### The problem:
Copy the lines of the records below without any change, beginning at the line that contains "scientific name: Murdannia nudiflora" and continuing through the last line of the records, with both ends included.

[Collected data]
____
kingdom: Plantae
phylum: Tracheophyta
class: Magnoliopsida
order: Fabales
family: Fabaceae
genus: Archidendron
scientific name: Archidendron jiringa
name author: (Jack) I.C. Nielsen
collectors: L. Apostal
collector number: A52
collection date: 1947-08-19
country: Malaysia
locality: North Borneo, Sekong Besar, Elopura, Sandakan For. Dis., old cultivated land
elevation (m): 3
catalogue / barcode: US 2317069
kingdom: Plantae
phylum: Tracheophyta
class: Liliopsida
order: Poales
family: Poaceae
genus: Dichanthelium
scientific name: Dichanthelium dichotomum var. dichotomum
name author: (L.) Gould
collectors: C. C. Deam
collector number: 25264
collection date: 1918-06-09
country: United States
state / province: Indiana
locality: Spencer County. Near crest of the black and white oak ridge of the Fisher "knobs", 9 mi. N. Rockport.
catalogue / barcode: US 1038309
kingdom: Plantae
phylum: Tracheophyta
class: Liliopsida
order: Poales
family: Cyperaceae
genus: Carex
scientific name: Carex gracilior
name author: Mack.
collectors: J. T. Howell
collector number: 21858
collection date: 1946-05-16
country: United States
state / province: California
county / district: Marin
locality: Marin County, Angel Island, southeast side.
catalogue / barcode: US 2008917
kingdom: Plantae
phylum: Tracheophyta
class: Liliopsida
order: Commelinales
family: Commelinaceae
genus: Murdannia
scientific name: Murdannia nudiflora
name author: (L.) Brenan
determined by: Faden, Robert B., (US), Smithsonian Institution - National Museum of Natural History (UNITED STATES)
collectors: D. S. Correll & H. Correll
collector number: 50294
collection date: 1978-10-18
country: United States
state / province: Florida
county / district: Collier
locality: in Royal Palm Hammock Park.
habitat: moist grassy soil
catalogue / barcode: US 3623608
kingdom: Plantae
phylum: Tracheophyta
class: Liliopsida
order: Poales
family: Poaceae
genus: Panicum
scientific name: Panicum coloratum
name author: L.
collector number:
____
### Task solution:
scientific name: Murdannia nudiflora
name author: (L.) Brenan
determined by: Faden, Robert B., (US), Smithsonian Institution - National Museum of Natural History (UNITED STATES)
collectors: D. S. Correll & H. Correll
collector number: 50294
collection date: 1978-10-18
country: United States
state / province: Florida
county / district: Collier
locality: in Royal Palm Hammock Park.
habitat: moist grassy soil
catalogue / barcode: US 3623608
kingdom: Plantae
phylum: Tracheophyta
class: Liliopsida
order: Poales
family: Poaceae
genus: Panicum
scientific name: Panicum coloratum
name author: L.
collector number:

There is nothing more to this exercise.